Face à une condamnation qui pourrait la rendre inéligible, Marine Le Pen a fermement rejeté, le 31 mars, l'idée de devenir Première ministre de Jordan Bardella si sa candidature à l'élection présidentielle de 2027 se trouvait compromise. "Je ne suis pas à la recherche d’un lot de consolation", a-t-elle déclaré.
Dans une interview accordée au Parisien, la présidente des députés du Rassemblement national (RN) a balayé l'hypothèse d'un rôle au gouvernement de Matignon, affirmant que, dans l'éventualité où la justice confirmerait son inéligibilité, elle ne viserait pas ce poste.
"Il est convenu entre Jordan et moi que si la justice ne s'y oppose pas, je serai candidate à la présidentielle et il sera mon Premier ministre. Si je suis empêchée, il assumera cette fonction à ma place", a-t-elle précisé. Pour elle, l'objectif est de garantir que le candidat du RN, quel qu'il soit, récolte un score élevé au premier tour, réduisant ainsi les risques d'une absence au second tour.
Le 24 mars, Marine Le Pen avait admis que Jordan Bardella serait un bon président, tout en s'excluant de Matignon dans le cas où celui-ci serait élu à l’Élysée. Lors d'un sondage réalisé par Odoxa et publié par Public Sénat, 97 % des sympathisants du RN considéraient Bardella comme un bon prétendant, tandis que 88 % soutenaient Le Pen.

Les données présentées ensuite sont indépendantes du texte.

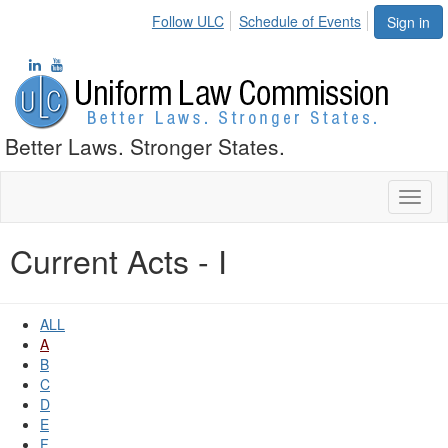
Follow ULC
Schedule of Events
Sign in
Better Laws. Stronger States.
Toggl
naviga
Current Acts - I
ALL
A
B
C
D
E
F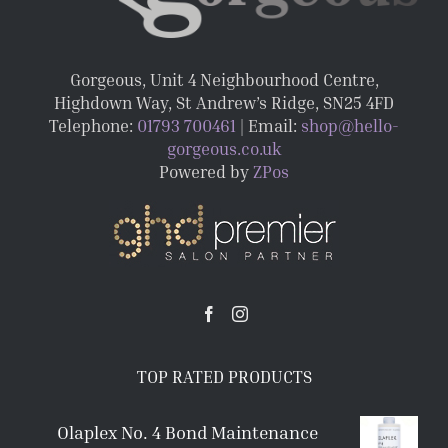
Gorgeous, Unit 4 Neighbourhood Centre,
Highdown Way, St Andrew’s Ridge, SN25 4FD
Telephone:
01793 700461
| Email:
shop@hello-
gorgeous.co.uk
Powered by
ZPos
TOP RATED PRODUCTS
Olaplex No. 4 Bond Maintenance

Polémique sur les drapeaux européens
Marine Le Pen a également réagi aux retraits de drapeaux européens par certains maires récemment élus sous l'étiquette RN. "C'est un choix qui leur appartient", a-t-elle déclaré en considérant que ce drapeau était devenu un symbole d'oppression contre la démocratie, une opinion qu’elle a fortement exprimée.
Finalement, Marine Le Pen saura le 7 juillet si elle pourra se présenter à l’élection présidentielle de 2027. En première instance, elle a été condamnée à cinq ans d'inéligibilité dans l'affaire des assistants parlementaires européens du Front national.